Required action — Review the material line by line. Identify and copy every line that contains the string "image".

Records to process —
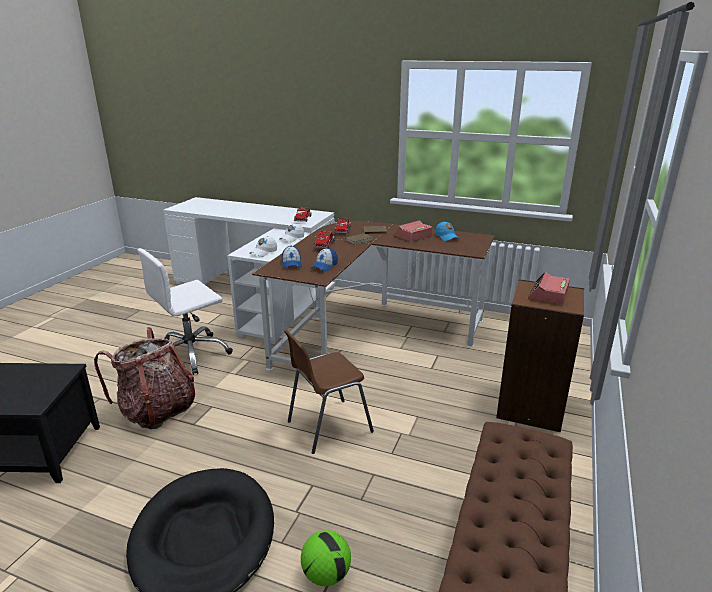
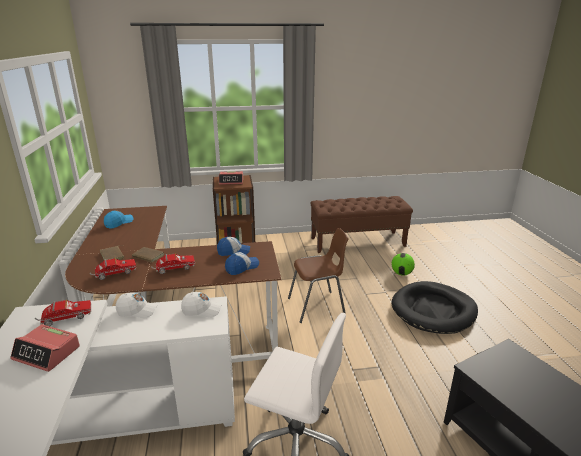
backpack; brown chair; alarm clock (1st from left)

--

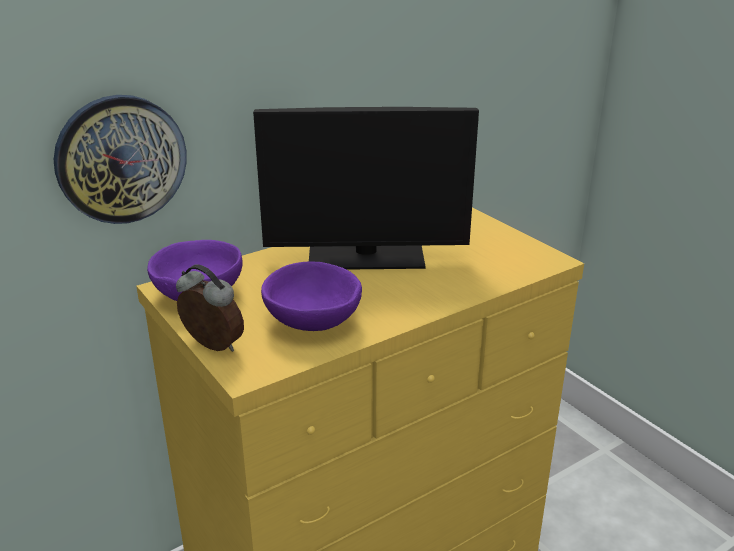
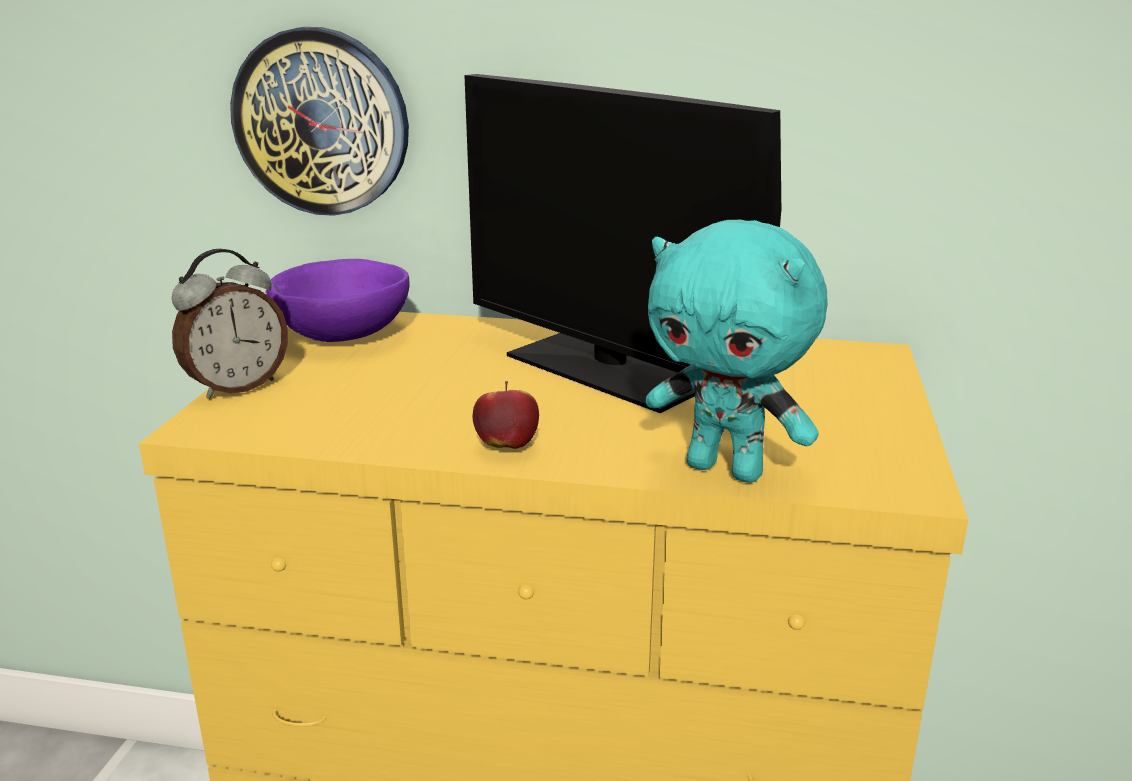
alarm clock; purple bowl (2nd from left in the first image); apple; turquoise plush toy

--

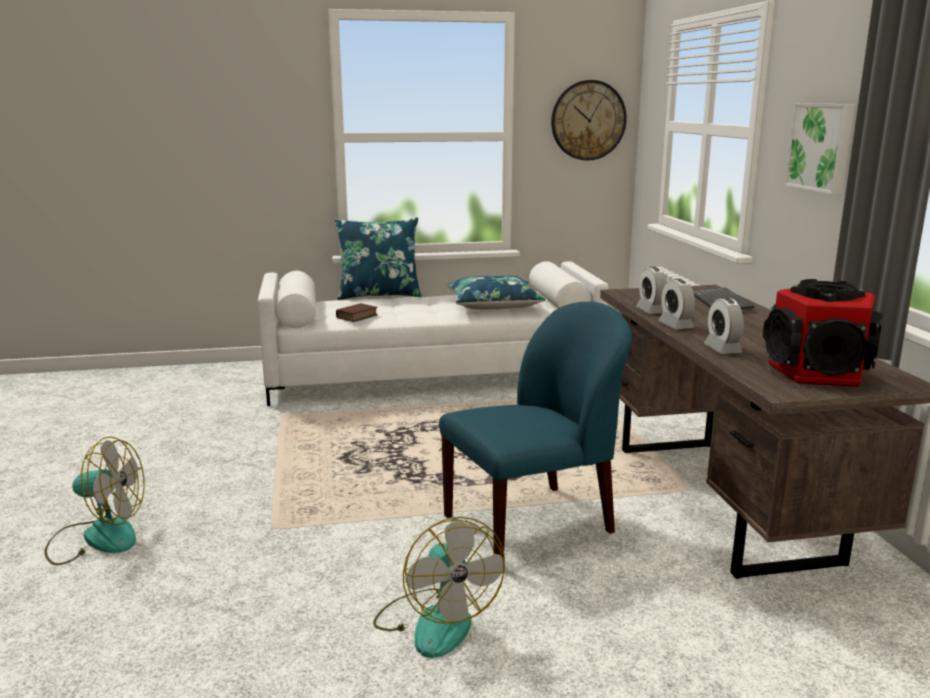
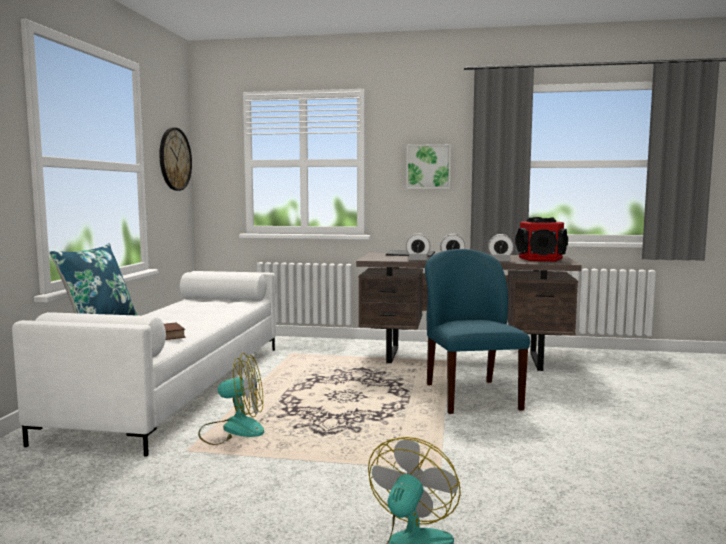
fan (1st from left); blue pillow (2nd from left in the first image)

Solution for this exercise —
alarm clock; purple bowl (2nd from left in the first image); apple; turquoise plush toy
fan (1st from left); blue pillow (2nd from left in the first image)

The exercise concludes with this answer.